Tories Should Contact Police Over 'Blackmail' By Allies Of Boris Johnson, Says Senior MP

Commons public administration committee chairman hits out at "intimidation" of MPs who want to oust the prime minister as party leader.
UK Parliament/Jessica Taylor via PA Media

A senior Tory has urged MPs to report any attempt to “blackmail” them over their support for a no confidence motion against Boris Johnson to the police.

In a dramatic intervention, William Wragg, the chairman of the Commons public administration committee, said he had been told allies of the prime minister had threatened to “embarrass” rebels with “stories in the press”.

“The intimidation of an MP is a serious matter,” he said on Thursday morning. “Reports of which I am aware would seem to constitute blackmail.

“As such it would be my general advice to colleagues to report these matters to the Speaker of the House of Commons and the commissioner of the Metropolitan Police.”

Johnson has insisted he had seen no evidence to support the incendiary claim.

Wragg said: “Members of staff at No.10, special advisers, government ministers and others encouraging the publication of stories in the press seeking to embarrass those who they suspect of lacking confidence in the PM is unacceptable.”
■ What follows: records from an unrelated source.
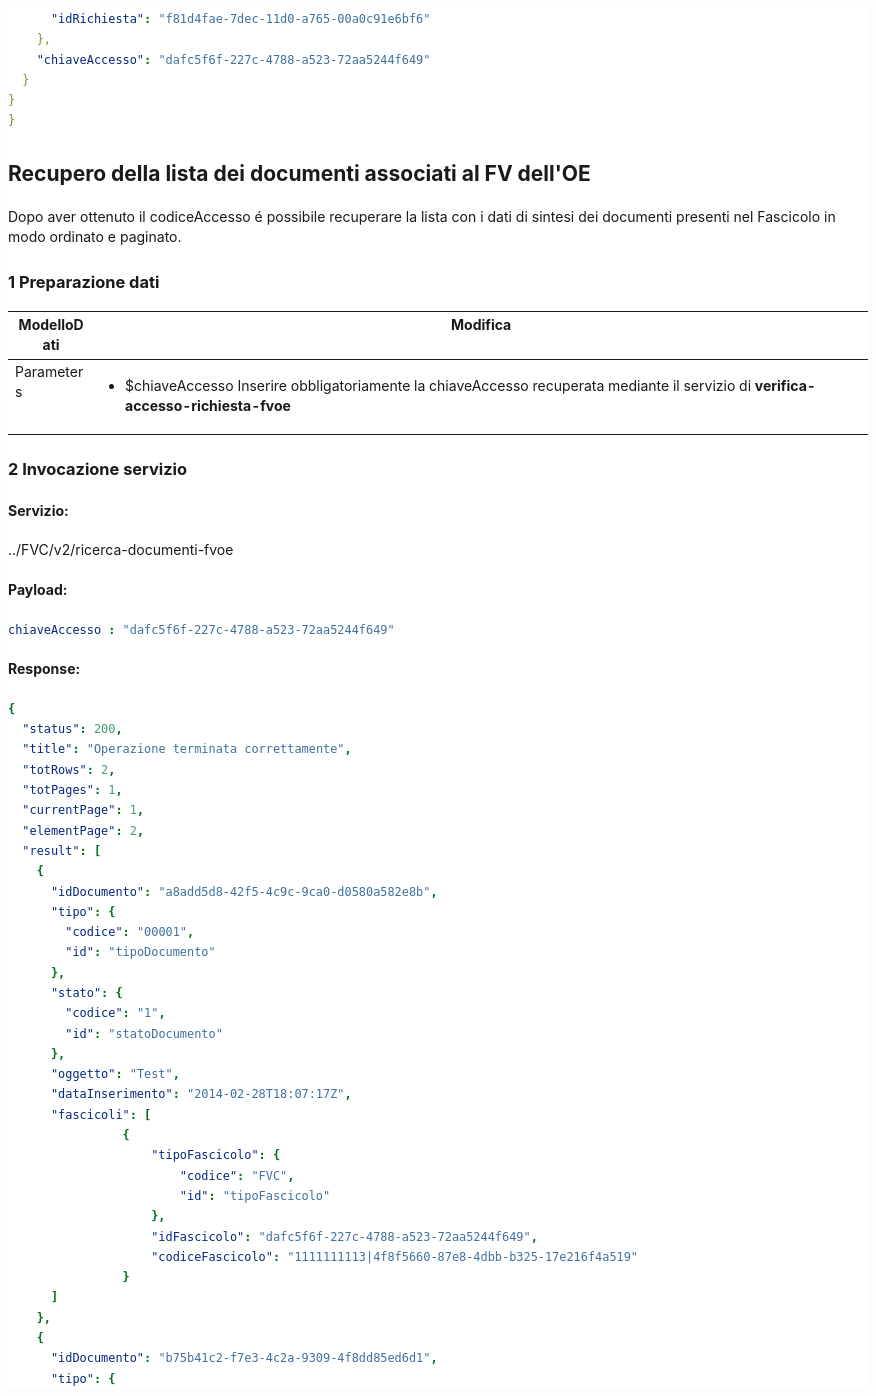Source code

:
 ```yaml
      "idRichiesta": "f81d4fae-7dec-11d0-a765-00a0c91e6bf6"
    },
    "chiaveAccesso": "dafc5f6f-227c-4788-a523-72aa5244f649"
  }
}
}
```
## Recupero della lista dei documenti associati al FV dell'OE
Dopo aver ottenuto il codiceAccesso é possibile recuperare la lista con i dati di sintesi dei documenti presenti nel Fascicolo in modo ordinato e paginato. 

### 1 Preparazione dati 
| ModelloDati | Modifica |
| ---------- | ---------- |
| Parameters | <ul><li> $chiaveAccesso  Inserire obbligatoriamente la chiaveAccesso recuperata mediante il servizio di <b>verifica-accesso-richiesta-fvoe</b></li> </ul>|

### 2 Invocazione servizio 
#### Servizio:
../FVC/v2/ricerca-documenti-fvoe
#### Payload:
```yaml
chiaveAccesso : "dafc5f6f-227c-4788-a523-72aa5244f649"
```
#### Response: 
```yaml
{
  "status": 200,
  "title": "Operazione terminata correttamente",
  "totRows": 2,
  "totPages": 1,
  "currentPage": 1,
  "elementPage": 2,
  "result": [
    {
      "idDocumento": "a8add5d8-42f5-4c9c-9ca0-d0580a582e8b",
      "tipo": {
        "codice": "00001",
        "id": "tipoDocumento"
      },
      "stato": {
        "codice": "1",
        "id": "statoDocumento"
      },
      "oggetto": "Test",
      "dataInserimento": "2014-02-28T18:07:17Z",
      "fascicoli": [
                {
                    "tipoFascicolo": {
                        "codice": "FVC",
                        "id": "tipoFascicolo"
                    },
                    "idFascicolo": "dafc5f6f-227c-4788-a523-72aa5244f649",
                    "codiceFascicolo": "1111111113|4f8f5660-87e8-4dbb-b325-17e216f4a519"
                }
      ]
    },
    {
      "idDocumento": "b75b41c2-f7e3-4c2a-9309-4f8dd85ed6d1",
      "tipo": {
```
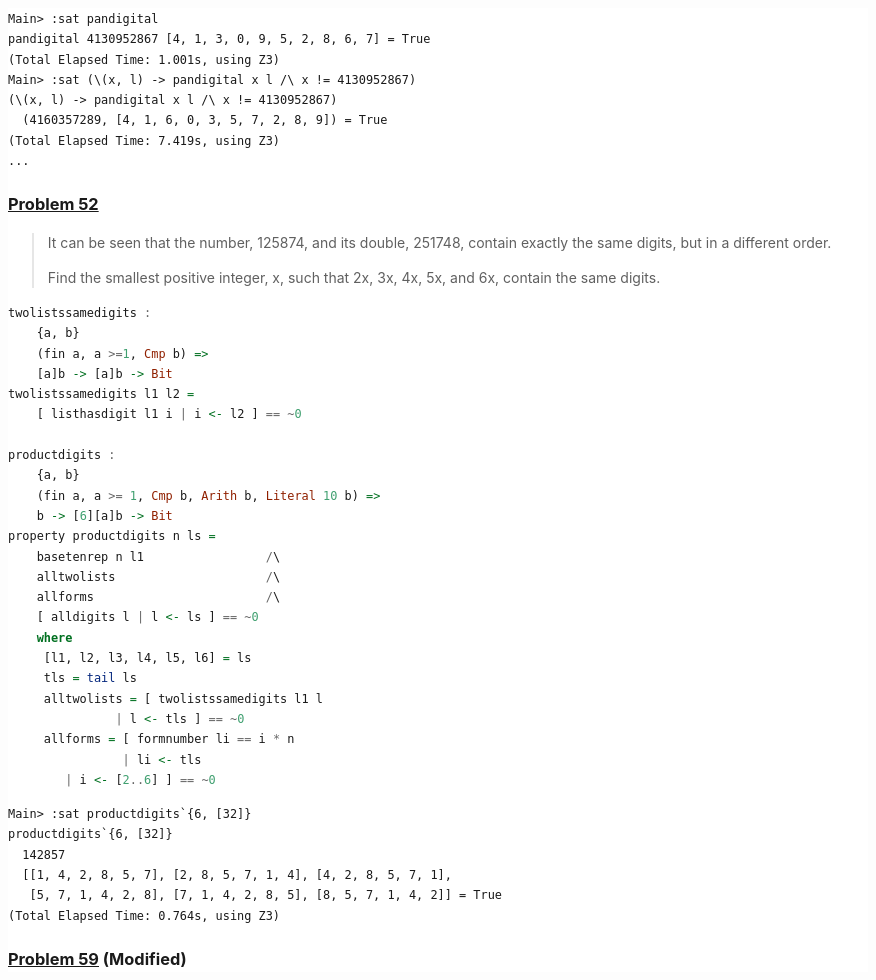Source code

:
 ```shell
Main> :sat pandigital 
pandigital 4130952867 [4, 1, 3, 0, 9, 5, 2, 8, 6, 7] = True
(Total Elapsed Time: 1.001s, using Z3)
Main> :sat (\(x, l) -> pandigital x l /\ x != 4130952867)
(\(x, l) -> pandigital x l /\ x != 4130952867)
  (4160357289, [4, 1, 6, 0, 3, 5, 7, 2, 8, 9]) = True
(Total Elapsed Time: 7.419s, using Z3)
...
```
### [Problem 52](https://projecteuler.net/problem=52)

>It can be seen that the number, 125874, and its double, 251748, contain exactly the same digits, but in a different order.
>
> Find the smallest positive integer, x, such that 2x, 3x, 4x, 5x, and 6x, contain the same digits.

```haskell
twolistssamedigits :
    {a, b}
    (fin a, a >=1, Cmp b) =>
    [a]b -> [a]b -> Bit
twolistssamedigits l1 l2 =
    [ listhasdigit l1 i | i <- l2 ] == ~0

productdigits :
    {a, b}
    (fin a, a >= 1, Cmp b, Arith b, Literal 10 b) =>
    b -> [6][a]b -> Bit
property productdigits n ls =
    basetenrep n l1                 /\
    alltwolists                     /\
    allforms                        /\
    [ alldigits l | l <- ls ] == ~0
    where
     [l1, l2, l3, l4, l5, l6] = ls
     tls = tail ls
     alltwolists = [ twolistssamedigits l1 l
     		   | l <- tls ] == ~0
     allforms = [ formnumber li == i * n
     	      	| li <- tls
		| i <- [2..6] ] == ~0
```
```shell
Main> :sat productdigits`{6, [32]}
productdigits`{6, [32]}
  142857
  [[1, 4, 2, 8, 5, 7], [2, 8, 5, 7, 1, 4], [4, 2, 8, 5, 7, 1],
   [5, 7, 1, 4, 2, 8], [7, 1, 4, 2, 8, 5], [8, 5, 7, 1, 4, 2]] = True
(Total Elapsed Time: 0.764s, using Z3)
```

### [Problem 59](https://projecteuler.net/problem=59) (Modified)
In a statement at the beginning of a committee session, Wragg also accused ministers of breaching the ministerial code by “threatening” to withdraw public funds from the constituencies of the rebels.

Johnson has faced calls from Conservative MPs, including former cabinet minister David Davis, to quit following the fallout from revelations Downing Street held parties during lockdown.

The PM said: “I’ve seen no evidence, heard no evidence, to support any of those allegations.

“What I am focused on is what we’re doing to deal with the number one priority of the British people, which is coming through Covid.”

He said he would “of course” look for evidence to support the allegations made by Wragg.

Commons Speaker Sir Lindsay Hoyle said it could be a contempt of Parliament to obstruct MPs in their work, adding that MPs and their staff are “not above the criminal law”.

Angela Rayner, Labour’s deputy leader, said of Wragg’s statement: “These are shocking accusations of bullying, blackmail bad behaviour from people in positions of power. We need this to be investigated thoroughly.”

It comes after Bury South MP Christian Wakeford defected from the Tories to Labour.

Wakeford said he was threatened about the loss of a school in his constituency if he did not toe the line.

Speaking to BBC North West, he said: “I was threatened that I would not get the school for Radcliffe if I did not vote in one particular way. This is a town that’s not had a high school for the best part of 10 years.”